Dieses Form­ge­fühl später auch im Berufs­le­ben in den eige­nen Pro­duk­ten zu ver­wirk­li­chen, ist eine große Her­aus­for­de­rung für den Desi­gner. Da Geschmä­cker bekannt­lich ver­schie­den sind, muss oft ein Kom­pro­miss zwi­schen den Vor­stel­lun­gen des Gestal­ters und denen des Kunden gefun­den werden. Dass dieser Kom­pro­miss nicht immer schön anzu­se­hen ist, hat wohl jeder schon einmal fest­ge­stellt – ein Blick in den Bad­schrank genügt.

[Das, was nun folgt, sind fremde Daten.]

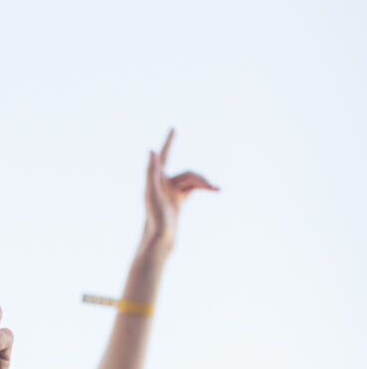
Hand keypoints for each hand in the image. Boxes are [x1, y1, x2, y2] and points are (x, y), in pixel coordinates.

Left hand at [142, 130, 217, 249]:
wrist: (159, 240)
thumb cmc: (154, 219)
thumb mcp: (151, 194)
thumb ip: (151, 172)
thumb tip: (152, 151)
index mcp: (156, 180)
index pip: (164, 156)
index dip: (169, 142)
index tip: (174, 128)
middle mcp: (164, 184)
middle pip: (188, 174)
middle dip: (200, 179)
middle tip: (212, 187)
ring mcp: (172, 192)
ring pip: (193, 181)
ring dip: (205, 184)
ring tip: (216, 190)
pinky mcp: (179, 201)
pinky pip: (193, 189)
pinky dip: (204, 188)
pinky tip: (215, 190)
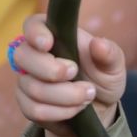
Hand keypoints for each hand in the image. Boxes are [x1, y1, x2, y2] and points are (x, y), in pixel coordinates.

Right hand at [13, 14, 125, 136]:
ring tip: (88, 95)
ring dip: (65, 95)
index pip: (33, 24)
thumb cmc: (103, 77)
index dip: (35, 32)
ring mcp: (28, 80)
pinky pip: (34, 109)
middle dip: (51, 69)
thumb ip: (109, 54)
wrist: (100, 107)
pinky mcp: (27, 104)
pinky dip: (60, 112)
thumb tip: (98, 43)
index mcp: (57, 37)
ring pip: (32, 87)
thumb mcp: (114, 66)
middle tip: (75, 73)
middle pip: (22, 56)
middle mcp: (36, 56)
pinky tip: (77, 109)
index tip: (47, 44)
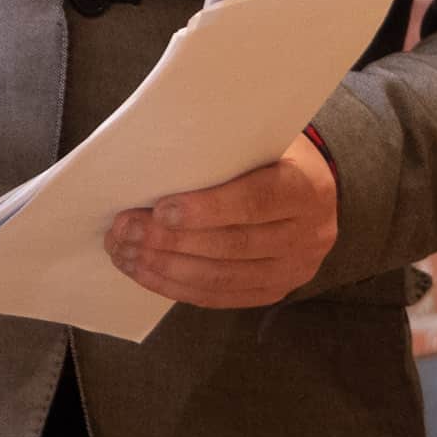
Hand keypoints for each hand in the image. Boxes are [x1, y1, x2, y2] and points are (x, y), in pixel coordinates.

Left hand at [103, 128, 336, 308]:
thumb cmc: (271, 154)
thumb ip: (224, 151)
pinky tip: (145, 273)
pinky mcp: (274, 291)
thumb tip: (159, 161)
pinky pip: (220, 296)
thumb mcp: (260, 140)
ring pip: (222, 277)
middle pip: (233, 245)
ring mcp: (294, 269)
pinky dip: (177, 287)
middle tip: (125, 230)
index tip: (161, 209)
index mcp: (307, 188)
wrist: (312, 187)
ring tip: (125, 253)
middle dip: (171, 241)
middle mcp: (309, 234)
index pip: (256, 202)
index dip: (207, 209)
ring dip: (165, 268)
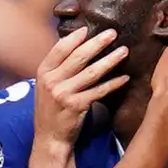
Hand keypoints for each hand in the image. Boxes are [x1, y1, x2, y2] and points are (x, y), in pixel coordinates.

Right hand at [31, 26, 129, 147]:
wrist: (50, 138)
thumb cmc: (51, 110)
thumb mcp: (47, 86)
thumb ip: (58, 68)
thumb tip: (77, 46)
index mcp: (43, 72)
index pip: (60, 48)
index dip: (75, 37)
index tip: (88, 29)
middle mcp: (52, 81)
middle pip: (78, 57)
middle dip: (97, 43)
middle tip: (113, 33)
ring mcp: (64, 94)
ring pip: (91, 72)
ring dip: (110, 60)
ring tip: (124, 51)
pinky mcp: (76, 106)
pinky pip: (99, 91)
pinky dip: (113, 84)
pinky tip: (124, 78)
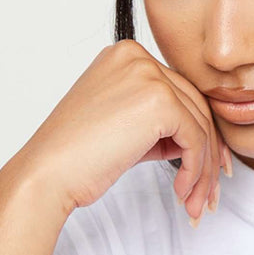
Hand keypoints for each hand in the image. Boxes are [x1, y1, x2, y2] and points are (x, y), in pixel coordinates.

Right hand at [9, 39, 229, 224]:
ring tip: (196, 199)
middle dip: (207, 150)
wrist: (45, 174)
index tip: (207, 160)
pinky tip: (182, 192)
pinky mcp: (159, 101)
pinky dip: (196, 168)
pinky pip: (195, 138)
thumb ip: (161, 118)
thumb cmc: (77, 154)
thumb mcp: (125, 122)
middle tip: (208, 187)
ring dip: (203, 166)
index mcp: (127, 54)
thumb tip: (199, 135)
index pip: (178, 90)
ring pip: (199, 122)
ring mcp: (149, 75)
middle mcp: (139, 57)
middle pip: (193, 104)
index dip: (196, 127)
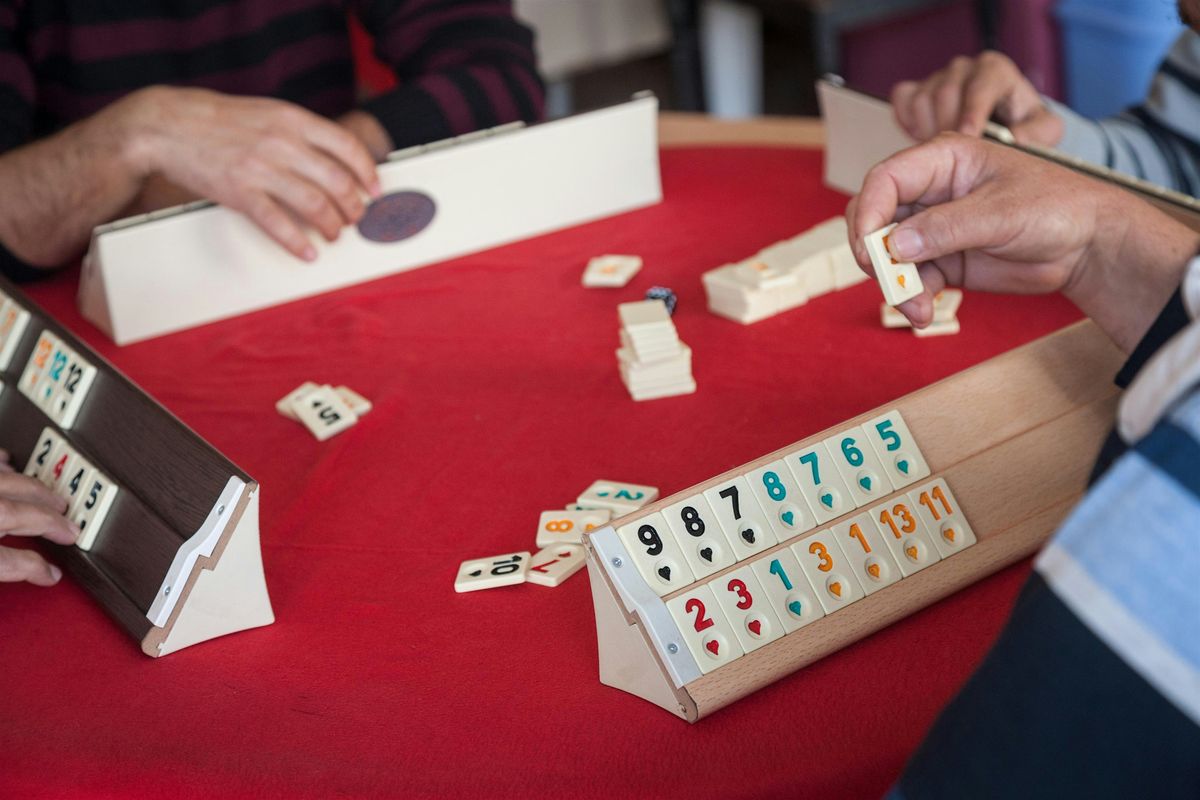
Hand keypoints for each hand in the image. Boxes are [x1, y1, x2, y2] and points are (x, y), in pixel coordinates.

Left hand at [0, 450, 78, 585]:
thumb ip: (3, 567)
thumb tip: (39, 574)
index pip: (16, 561)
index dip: (37, 569)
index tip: (51, 574)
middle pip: (23, 512)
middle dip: (51, 518)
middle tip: (68, 524)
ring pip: (9, 481)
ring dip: (33, 488)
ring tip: (48, 495)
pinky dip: (2, 464)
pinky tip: (8, 463)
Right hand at [120, 112, 393, 217]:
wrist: (167, 125)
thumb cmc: (218, 120)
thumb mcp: (268, 112)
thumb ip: (300, 132)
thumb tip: (334, 158)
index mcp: (293, 120)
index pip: (347, 147)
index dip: (368, 173)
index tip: (375, 190)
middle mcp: (282, 143)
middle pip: (338, 182)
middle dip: (354, 207)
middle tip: (356, 218)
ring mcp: (261, 168)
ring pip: (316, 205)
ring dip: (333, 226)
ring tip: (334, 234)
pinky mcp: (240, 192)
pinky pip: (278, 224)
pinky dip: (298, 243)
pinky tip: (307, 252)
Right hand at [848, 134, 1199, 350]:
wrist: (1087, 246)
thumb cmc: (1055, 207)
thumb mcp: (1001, 213)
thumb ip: (945, 227)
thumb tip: (893, 245)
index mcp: (943, 161)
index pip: (886, 179)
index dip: (868, 211)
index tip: (868, 246)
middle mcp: (931, 192)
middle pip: (877, 218)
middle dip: (874, 253)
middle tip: (884, 280)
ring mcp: (934, 228)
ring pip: (889, 255)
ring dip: (895, 284)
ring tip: (915, 309)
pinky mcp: (942, 259)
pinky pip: (911, 279)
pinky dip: (912, 297)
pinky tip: (924, 312)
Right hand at [890, 52, 1061, 145]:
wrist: (998, 125)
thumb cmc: (1020, 125)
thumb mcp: (1043, 130)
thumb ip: (1038, 133)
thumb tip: (1018, 139)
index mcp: (995, 71)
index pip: (980, 87)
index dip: (972, 113)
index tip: (967, 136)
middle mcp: (965, 69)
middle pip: (946, 94)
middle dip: (949, 127)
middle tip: (952, 155)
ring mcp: (938, 77)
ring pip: (923, 100)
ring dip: (929, 128)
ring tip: (943, 148)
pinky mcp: (916, 88)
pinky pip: (903, 101)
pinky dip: (908, 122)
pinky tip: (924, 135)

Stu­di­en­gang Pro­dukt­de­sign
in Berlin und Potsdam

Wo: Kunst­hoch­schule Berlin Wei­ßen­see, Uni­ver­si­tät der Künste, Fach­hoch­schule Potsdam

Stu­di­en­an­fän­ger pro Jahr: zwi­schen 15 und 30 Studienanfänger

Wei­tere Infor­ma­tio­nen: mehr­stu­fi­ges Auswahlverfahren

Alle Hoch­schu­len bieten Ein­bli­cke bei Tagen der Offe­nen Tür – das nächste Mal im Sommer 2010.